Question

Consider the points P(2, 1); Q(0, 0); R(4, -3) and the circle $S : x^2 + y^2 - 5x + 2y - 5 = 0$

• A. exactly one point lies outside $S$
• B. exactly two points lie outside $S$
• C. all the three points lie outside $S$
• D. none of the point lies outside $S$

Answer 1

Answer: (D)

none of the point lies outside $S$

Answer 2

To determine the position of a point $(x_1, y_1)$ with respect to a circle $S = x^2 + y^2 + 2gx + 2fy + c = 0$, we evaluate $S(x_1, y_1)$:

• If $S(x_1, y_1) > 0$, the point is outside the circle.
• If $S(x_1, y_1) = 0$, the point is on the circle.
• If $S(x_1, y_1) < 0$, the point is inside the circle.

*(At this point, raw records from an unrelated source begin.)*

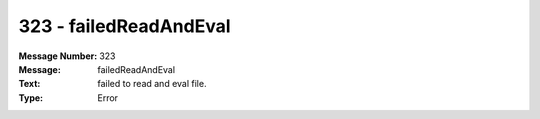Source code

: .. _build/messages/323:

========================================================================================
323 - failedReadAndEval
========================================================================================

:Message Number: 323
:Message: failedReadAndEval
:Text: failed to read and eval file.
:Type: Error

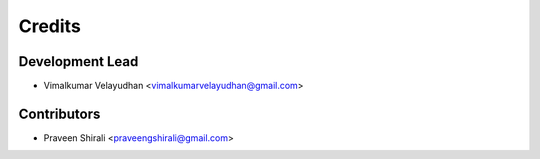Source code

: =======
Credits
=======

Development Lead
----------------

* Vimalkumar Velayudhan <vimalkumarvelayudhan@gmail.com>

Contributors
------------

* Praveen Shirali <praveengshirali@gmail.com>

The given circle equation is $S : x^2 + y^2 - 5x + 2y - 5 = 0$. The given points are P(2, 1), Q(0, 0), and R(4, -3).

Let's evaluate $S(x, y)$ for each point:

1. For point P(2, 1): $S(2, 1) = (2)^2 + (1)^2 - 5(2) + 2(1) - 5$ $S(2, 1) = 4 + 1 - 10 + 2 - 5$ $S(2, 1) = -8$ Since $S(2, 1) < 0$, point P is inside the circle.

2. For point Q(0, 0): $S(0, 0) = (0)^2 + (0)^2 - 5(0) + 2(0) - 5$ $S(0, 0) = -5$ Since $S(0, 0) < 0$, point Q is inside the circle.

3. For point R(4, -3): $S(4, -3) = (4)^2 + (-3)^2 - 5(4) + 2(-3) - 5$ $S(4, -3) = 16 + 9 - 20 - 6 - 5$ $S(4, -3) = -6$ Since $S(4, -3) < 0$, point R is inside the circle.

All three points P, Q, and R are inside the circle S. Therefore, none of the points lie outside S.